▶ [QUOTED PASSAGE]
=-=-=
Saturday's "Strikeforce: Houston" was quite the interesting show. We had awful officiating, upsets and two new champions. Here are my thoughts:

You have to be impressed with Daniel Cormier. Three fights in four weeks? Two heavyweight title fights? No problem. Cormier breezed through his mini-gauntlet, winning all three bouts, including his 62 second win against Jason Riley on Saturday. Cormier is still learning, but you can't discount the experience he's gained in this short time span. The term "world-class" is thrown out a lot in regards to wrestlers, and most of the time, it's no close to being the case. For Cormier, a two-time Olympian, it's absolutely true. At any weight, being a great wrestler is advantageous. At heavyweight, I feel like it's a huge advantage. Add in the fact that Cormier's striking game seems to be coming along well and I think we might have a very good mixed martial artist on our hands here.

Someone who's not is Bobby Lashley. It might seem absurd to say, but is it time for Lashley to pack it up and call it a day in MMA? What we saw Saturday was just strange. He showed no killer instinct, managed to get stood up out of the mount and gassed out in a fight he was winning 20-18. This was just a bizarre fight and Lashley, considering his age and lack of progress to this point, needs to seriously evaluate his goals in relation to this sport. He's not making any noticeable progress and that likely won't come. A fight with Dave Batista might be the only thing left (and that fight is easier to make now with a Lashley loss, actually), but that is not a pay-per-view fight anymore. A CBS fight, maybe. But that would not be a good display of MMA on network television, although that hasn't stopped anything before.
=-=-=
▶ [INFORMATION SUPPLIED]
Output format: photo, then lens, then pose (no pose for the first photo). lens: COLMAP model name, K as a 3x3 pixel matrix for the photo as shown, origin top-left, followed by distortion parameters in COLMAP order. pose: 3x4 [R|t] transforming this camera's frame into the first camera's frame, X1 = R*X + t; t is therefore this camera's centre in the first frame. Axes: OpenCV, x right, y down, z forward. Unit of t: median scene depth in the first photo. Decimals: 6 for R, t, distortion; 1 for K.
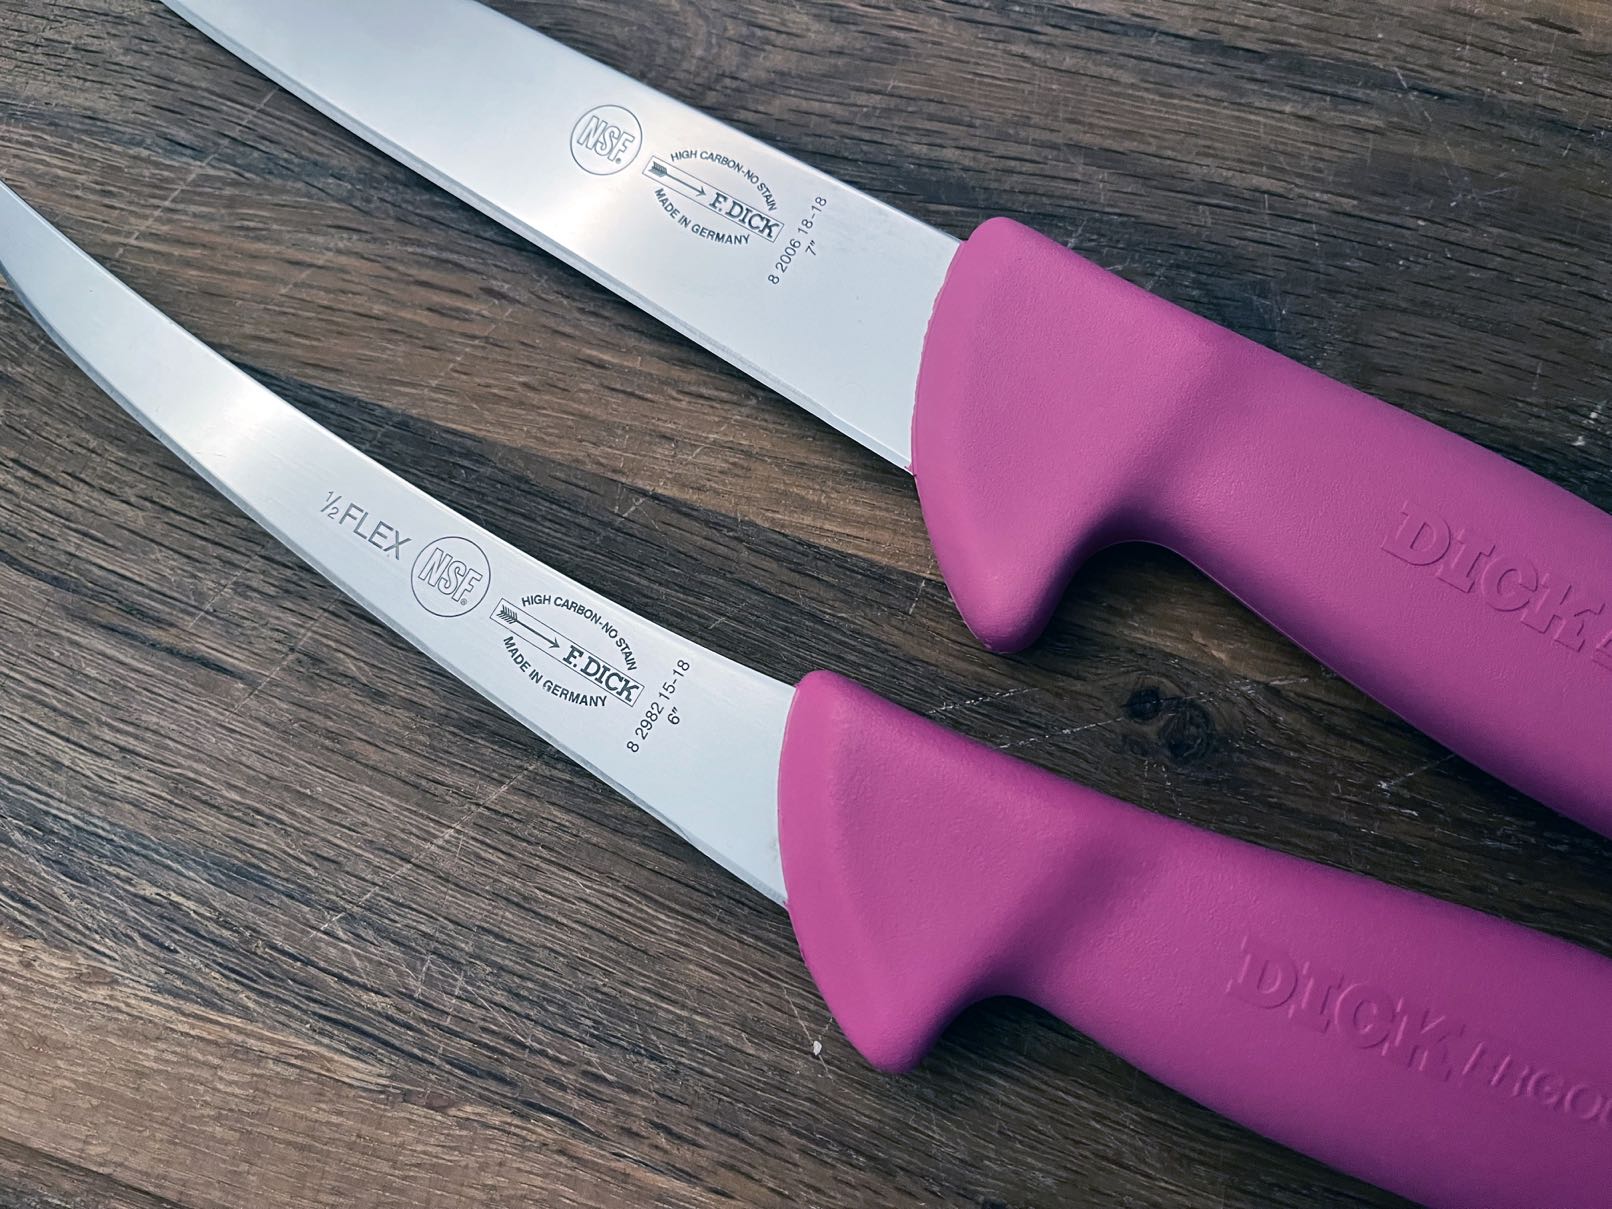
=-=-=
▶ [WORK TO COMPLETE]
1 – According to the Strikeforce recap, why might Daniel Cormier become a very good mixed martial artist?
2 – Return the part of the Strikeforce recap between "Someone who's not" and "stopped anything before.", inclusive.
3 – Carry the Strikeforce recap further from the point where it stops.

▶ [ANSWER SET]
1 – Cormier is a truly world-class wrestler, a two-time Olympian, and the writer considers great wrestling a huge advantage at heavyweight. His striking also seems to be coming along well.

2 –
Someone who's not is Bobby Lashley. It might seem absurd to say, but is it time for Lashley to pack it up and call it a day in MMA? What we saw Saturday was just strange. He showed no killer instinct, managed to get stood up out of the mount and gassed out in a fight he was winning 20-18. This was just a bizarre fight and Lashley, considering his age and lack of progress to this point, needs to seriously evaluate his goals in relation to this sport. He's not making any noticeable progress and that likely won't come. A fight with Dave Batista might be the only thing left (and that fight is easier to make now with a Lashley loss, actually), but that is not a pay-per-view fight anymore. A CBS fight, maybe. But that would not be a good display of MMA on network television, although that hasn't stopped anything before.

3 –
It's good to see KJ Noons back to his old ways. Stopping Jorge Gurgel with punches has never been done before and Noons laid it on him. That being said, this was another strange fight. Noons drilled Gurgel after the bell of the first round, hurting him badly. Yet, it seemed like nothing was made of this. It should've been, at the very least, a point deduction, or at worst, a disqualification. But for nothing to happen is absurd. I was watching a fight on "Friday Night Fights" a few weeks back where a fighter was deemed unable to continue after being drilled with the second punch of a combo after the bell. It certainly wasn't intentional, but the blow ended the fight. This was after the 8th round. So the fouling fighter was docked two points and it went to the scorecards. He still won, but the point I'm making is at least something was done. It was a prudent decision by the referee. That was not the case here. It's debatable whether Gurgel should've been able to even continue or not. Then the referee again takes his sweet time in making the stoppage after a clearly not-OK Gurgel gets dropped with an absolutely vicious two-punch combo to start the second round. Completely absurd and embarrassing series of officiating follies here. Could Nick Diaz be next for Noons?

I enjoyed the middleweight title fight between Jacare Souza and Tim Kennedy. To some extent, I think we saw two fighters who respected each maybe a bit too much. They didn't really let it fly until the 5th round. The final 15 seconds were the most exciting of this one. As for the decision, I believe the right fighter won. It's unfortunate, though, that we didn't get to see Jacare's ground game, nor did we really get to see Kennedy seriously pushed, either. This was a missed opportunity to see these two grapple, which I believe would've been very good.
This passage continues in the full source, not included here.